To-do item. Copy the lines of text in every one of the entries below character for character, without including any of the pictures.
[Records for the exercise — start]
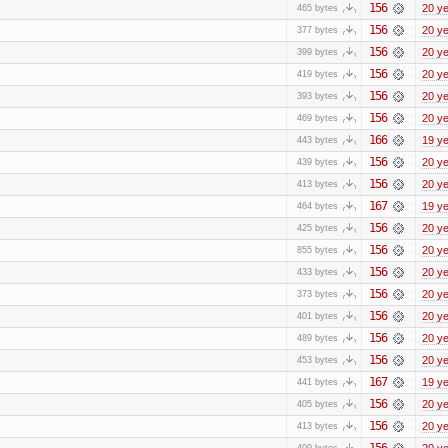
156
20 y
465 bytes
156
20 y
377 bytes
156
20 y
399 bytes
156
20 y
419 bytes
156
20 y
393 bytes
156
20 y
469 bytes
166
19 y
443 bytes
156
20 y
439 bytes
156
20 y
413 bytes
167
19 y
464 bytes
156
20 y
425 bytes
156
20 y
855 bytes
156
20 y
433 bytes
156
20 y
373 bytes
156
20 y
401 bytes
156
20 y
489 bytes
156
20 y
453 bytes
167
19 y
441 bytes
156
20 y
405 bytes
156
20 y
413 bytes
156
20 y
409 bytes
[Records for the exercise — finish]
Expected answer.
156
20 y
465 bytes
156
20 y
377 bytes
156
20 y
399 bytes
156
20 y
419 bytes
156
20 y
393 bytes
156
20 y
469 bytes
166
19 y
443 bytes
156
20 y
439 bytes
156
20 y
413 bytes
167
19 y
464 bytes
156
20 y
425 bytes
156
20 y
855 bytes
156
20 y
433 bytes
156
20 y
373 bytes
156
20 y
401 bytes
156
20 y
489 bytes
156
20 y
453 bytes
167
19 y
441 bytes
156
20 y
405 bytes
156
20 y
413 bytes
156
20 y
409 bytes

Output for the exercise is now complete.